**PROBLEM SET**
**A)** Using the linear regression notes, answer each question below on its own line, labeled (i), (ii) and (iii).
(i) In the linear form of the model, what is θ₀ called?
(ii) What effect of the squared error loss do the notes state?
(iii) What do the notes give as the cause of estimation errors?
**B)** Write the next part of the linear regression notes, picking up right after the last line shown.

## **Lecture 5. Linear Regression**

# **Summary of Linear Regression and Regularization**

## **1. Introduction to Linear Regression**
- **Goal**: Learn a **linear mapping** from input features $ x $ to continuous values $ y $.
- **Setup**:
   - Input: Feature vectors $ x \in \mathbb{R}^d $.
   - Output: Continuous label $ y \in \mathbb{R} $.
   - **Linear Form**:  
     $
     f(x) = \theta^\top x + \theta_0
     $
     where $ \theta $ is the parameter vector and $ \theta_0 $ is the offset.

### **Why Linear Regression?**
- Though simple, linear regression works well when:
   - Features are carefully designed.
   - Problems are appropriately transformed into a **feature space** where linear functions suffice.

---

## **2. Defining the Objective**
- The objective of linear regression is to minimize the **Empirical Risk**:
   - Measures the deviation between predicted and true values:
     $
     R_n(\theta) = \frac{1}{n} \sum_{i=1}^n \frac{1}{2} \left( y_i - \theta^\top x_i \right)^2
     $
- **Squared Error Loss**:
   - Penalizes larger deviations more heavily, ensuring sensitivity to large prediction errors.

### **Two Types of Mistakes**:
1. **Structural Errors**: Linear regression cannot model nonlinear relationships.
2. **Estimation Errors**: Limited or noisy data leads to poorly estimated parameters.

---

## **3. Solving Linear Regression**
### **Gradient-Based Approach**
- Iteratively update parameters in the direction of the negative gradient:
   $
   \theta \leftarrow \theta - \eta \nabla R_n(\theta)

**DATASET CONTENT**
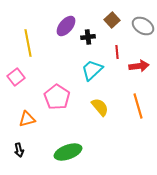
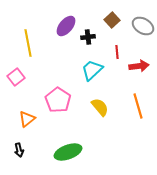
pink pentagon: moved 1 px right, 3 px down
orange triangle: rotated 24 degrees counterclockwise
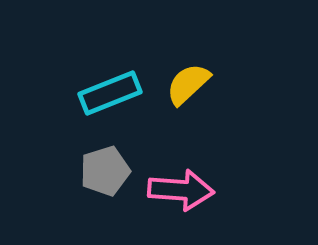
==
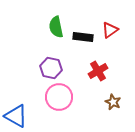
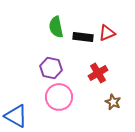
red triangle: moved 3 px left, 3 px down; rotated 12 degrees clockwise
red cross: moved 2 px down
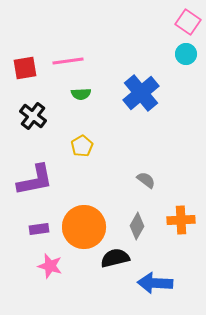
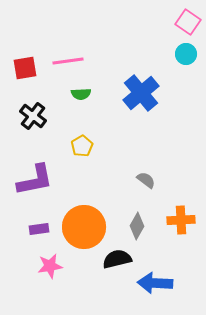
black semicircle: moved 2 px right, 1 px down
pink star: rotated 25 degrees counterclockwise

**TASK RESPONSES**
**A)**
(i) The offset.
(ii) It penalizes larger deviations more heavily, ensuring sensitivity to large prediction errors.
(iii) Limited or noisy data, which leads to poorly estimated parameters.

**B)**
   $
   where $ \eta $ is the learning rate.

### **Closed-Form Solution**
- When the empirical risk is **convex**, the solution can be computed analytically:
   $
   \theta = A^{-1} d
   $
   - $ A $: Covariance matrix of the features.
   - $ d $: Feature-label correlation vector.

- **Conditions**:
   - The number of training examples $ n $ must be larger than the dimensionality $ d $ for $ A $ to be invertible.
   - Computational cost: $ O(d^3) $.

---

## **4. Regularization in Linear Regression**
- **Goal**: Improve generalization by preventing overfitting to noisy training data.

### **Ridge Regression (L2 Regularization)**
- Adds a **penalty** for large parameter values to the loss function:
   $
   R_n^\lambda(\theta) = \frac{1}{n} \sum_{i=1}^n \frac{1}{2} \left( y_i - \theta^\top x_i \right)^2 + \frac{\lambda}{2} \|\theta\|^2
   $
   - **Effect of $ \lambda $**:
     - Large $ \lambda $: Prioritizes small \( \theta \), ignoring small variations in the data.
     - Small $ \lambda $: Focuses on fitting training data more closely.

### **Regularized Gradient Update**:
- Adjust gradient updates to include regularization:
   $
   \theta \leftarrow \theta - \eta \left( \nabla R_n(\theta) + \lambda \theta \right)
   $
   - Pushes parameters $ \theta $ towards zero while optimizing the loss.

---

## **5. Benefits of Regularization**
- Reduces **estimation errors** by discouraging overfitting to noise.
- Balances fitting the training data and keeping parameters small.
- Regularization introduces a "sweet spot" where test error is minimized, even if training error is slightly higher.

---

## **6. Key Takeaways**
- Linear regression maps input features to continuous outputs using a linear function.
- The objective minimizes the **squared error loss**, balancing structural and estimation errors.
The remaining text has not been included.